> _EXERCISE_: Without the pictures, copy the entries below word for word.

(Transcribed page contents)
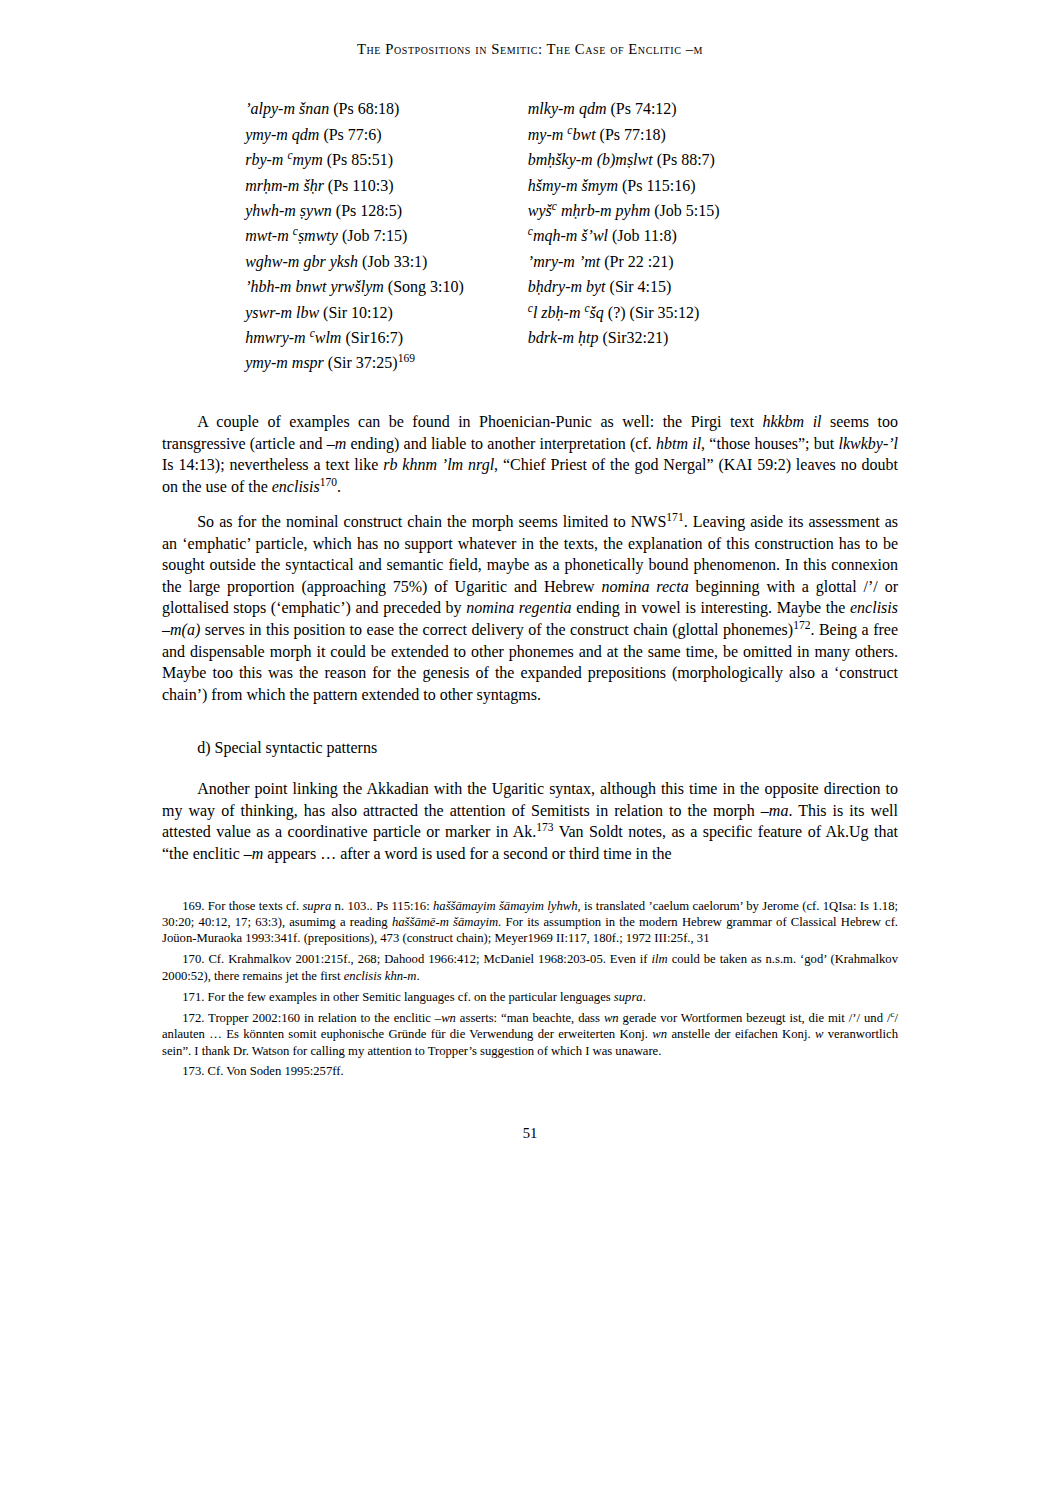The Postpositions in Semitic: The Case of Enclitic –m
| ’alpy-m šnan (Ps 68:18) | mlky-m qdm (Ps 74:12) |
| ymy-m qdm (Ps 77:6) | my-m c bwt (Ps 77:18) |
| rby-m c mym (Ps 85:51) | bmḥšky-m (b)mṣlwt (Ps 88:7) |
| mrḥm-m šḥr (Ps 110:3) | hšmy-m šmym (Ps 115:16) |
| yhwh-m ṣywn (Ps 128:5) | wyš c mḥrb-m pyhm (Job 5:15) |
| mwt-m c ṣmwty (Job 7:15) | c mqh-m š’wl (Job 11:8) |
| wghw-m gbr yksh (Job 33:1) | ’mry-m ’mt (Pr 22 :21) |
| ’hbh-m bnwt yrwšlym (Song 3:10) | bḥdry-m byt (Sir 4:15) |
| yswr-m lbw (Sir 10:12) | c l zbḥ-m c šq (?) (Sir 35:12) |
| hmwry-m c wlm (Sir16:7) | bdrk-m ḥtp (Sir32:21) |
| ymy-m mspr (Sir 37:25) 169 | |
A couple of examples can be found in Phoenician-Punic as well: the Pirgi text hkkbm il seems too transgressive (article and –m ending) and liable to another interpretation (cf. hbtm il, “those houses”; but lkwkby-’l Is 14:13); nevertheless a text like rb khnm ’lm nrgl, “Chief Priest of the god Nergal” (KAI 59:2) leaves no doubt on the use of the enclisis170.
So as for the nominal construct chain the morph seems limited to NWS171. Leaving aside its assessment as an ‘emphatic’ particle, which has no support whatever in the texts, the explanation of this construction has to be sought outside the syntactical and semantic field, maybe as a phonetically bound phenomenon. In this connexion the large proportion (approaching 75%) of Ugaritic and Hebrew nomina recta beginning with a glottal /’/ or glottalised stops (‘emphatic’) and preceded by nomina regentia ending in vowel is interesting. Maybe the enclisis –m(a) serves in this position to ease the correct delivery of the construct chain (glottal phonemes)172. Being a free and dispensable morph it could be extended to other phonemes and at the same time, be omitted in many others. Maybe too this was the reason for the genesis of the expanded prepositions (morphologically also a ‘construct chain’) from which the pattern extended to other syntagms.
d) Special syntactic patterns
Another point linking the Akkadian with the Ugaritic syntax, although this time in the opposite direction to my way of thinking, has also attracted the attention of Semitists in relation to the morph –ma. This is its well attested value as a coordinative particle or marker in Ak.173 Van Soldt notes, as a specific feature of Ak.Ug that “the enclitic –m appears … after a word is used for a second or third time in the
169. For those texts cf. supra n. 103.. Ps 115:16: haššāmayim šāmayim lyhwh, is translated ’caelum caelorum’ by Jerome (cf. 1QIsa: Is 1.18; 30:20; 40:12, 17; 63:3), asumimg a reading haššāmē-m šāmayim. For its assumption in the modern Hebrew grammar of Classical Hebrew cf. Joüon-Muraoka 1993:341f. (prepositions), 473 (construct chain); Meyer1969 II:117, 180f.; 1972 III:25f., 31
170. Cf. Krahmalkov 2001:215f., 268; Dahood 1966:412; McDaniel 1968:203-05. Even if ilm could be taken as n.s.m. ‘god’ (Krahmalkov 2000:52), there remains jet the first enclisis khn-m.
171. For the few examples in other Semitic languages cf. on the particular lenguages supra.
172. Tropper 2002:160 in relation to the enclitic –wn asserts: “man beachte, dass wn gerade vor Wortformen bezeugt ist, die mit /’/ und /c/ anlauten … Es könnten somit euphonische Gründe für die Verwendung der erweiterten Konj. wn anstelle der eifachen Konj. w veranwortlich sein”. I thank Dr. Watson for calling my attention to Tropper’s suggestion of which I was unaware.
173. Cf. Von Soden 1995:257ff.
51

> _THE ANSWER_:
The Postpositions in Semitic: The Case of Enclitic –m
| ’alpy-m šnan (Ps 68:18) | mlky-m qdm (Ps 74:12) |
| ymy-m qdm (Ps 77:6) | my-m c bwt (Ps 77:18) |
| rby-m c mym (Ps 85:51) | bmḥšky-m (b)mṣlwt (Ps 88:7) |
| mrḥm-m šḥr (Ps 110:3) | hšmy-m šmym (Ps 115:16) |
| yhwh-m ṣywn (Ps 128:5) | wyš c mḥrb-m pyhm (Job 5:15) |
| mwt-m c ṣmwty (Job 7:15) | c mqh-m š’wl (Job 11:8) |
| wghw-m gbr yksh (Job 33:1) | ’mry-m ’mt (Pr 22 :21) |
| ’hbh-m bnwt yrwšlym (Song 3:10) | bḥdry-m byt (Sir 4:15) |
| yswr-m lbw (Sir 10:12) | c l zbḥ-m c šq (?) (Sir 35:12) |
| hmwry-m c wlm (Sir16:7) | bdrk-m ḥtp (Sir32:21) |
| ymy-m mspr (Sir 37:25) 169 | |
A couple of examples can be found in Phoenician-Punic as well: the Pirgi text hkkbm il seems too transgressive (article and –m ending) and liable to another interpretation (cf. hbtm il, “those houses”; but lkwkby-’l Is 14:13); nevertheless a text like rb khnm ’lm nrgl, “Chief Priest of the god Nergal” (KAI 59:2) leaves no doubt on the use of the enclisis170.
So as for the nominal construct chain the morph seems limited to NWS171. Leaving aside its assessment as an ‘emphatic’ particle, which has no support whatever in the texts, the explanation of this construction has to be sought outside the syntactical and semantic field, maybe as a phonetically bound phenomenon. In this connexion the large proportion (approaching 75%) of Ugaritic and Hebrew nomina recta beginning with a glottal /’/ or glottalised stops (‘emphatic’) and preceded by nomina regentia ending in vowel is interesting. Maybe the enclisis –m(a) serves in this position to ease the correct delivery of the construct chain (glottal phonemes)172. Being a free and dispensable morph it could be extended to other phonemes and at the same time, be omitted in many others. Maybe too this was the reason for the genesis of the expanded prepositions (morphologically also a ‘construct chain’) from which the pattern extended to other syntagms.
d) Special syntactic patterns
Another point linking the Akkadian with the Ugaritic syntax, although this time in the opposite direction to my way of thinking, has also attracted the attention of Semitists in relation to the morph –ma. This is its well attested value as a coordinative particle or marker in Ak.173 Van Soldt notes, as a specific feature of Ak.Ug that “the enclitic –m appears … after a word is used for a second or third time in the
169. For those texts cf. supra n. 103.. Ps 115:16: haššāmayim šāmayim lyhwh, is translated ’caelum caelorum’ by Jerome (cf. 1QIsa: Is 1.18; 30:20; 40:12, 17; 63:3), asumimg a reading haššāmē-m šāmayim. For its assumption in the modern Hebrew grammar of Classical Hebrew cf. Joüon-Muraoka 1993:341f. (prepositions), 473 (construct chain); Meyer1969 II:117, 180f.; 1972 III:25f., 31
170. Cf. Krahmalkov 2001:215f., 268; Dahood 1966:412; McDaniel 1968:203-05. Even if ilm could be taken as n.s.m. ‘god’ (Krahmalkov 2000:52), there remains jet the first enclisis khn-m.
171. For the few examples in other Semitic languages cf. on the particular lenguages supra.
172. Tropper 2002:160 in relation to the enclitic –wn asserts: “man beachte, dass wn gerade vor Wortformen bezeugt ist, die mit /’/ und /c/ anlauten … Es könnten somit euphonische Gründe für die Verwendung der erweiterten Konj. wn anstelle der eifachen Konj. w veranwortlich sein”. I thank Dr. Watson for calling my attention to Tropper’s suggestion of which I was unaware.
173. Cf. Von Soden 1995:257ff.
51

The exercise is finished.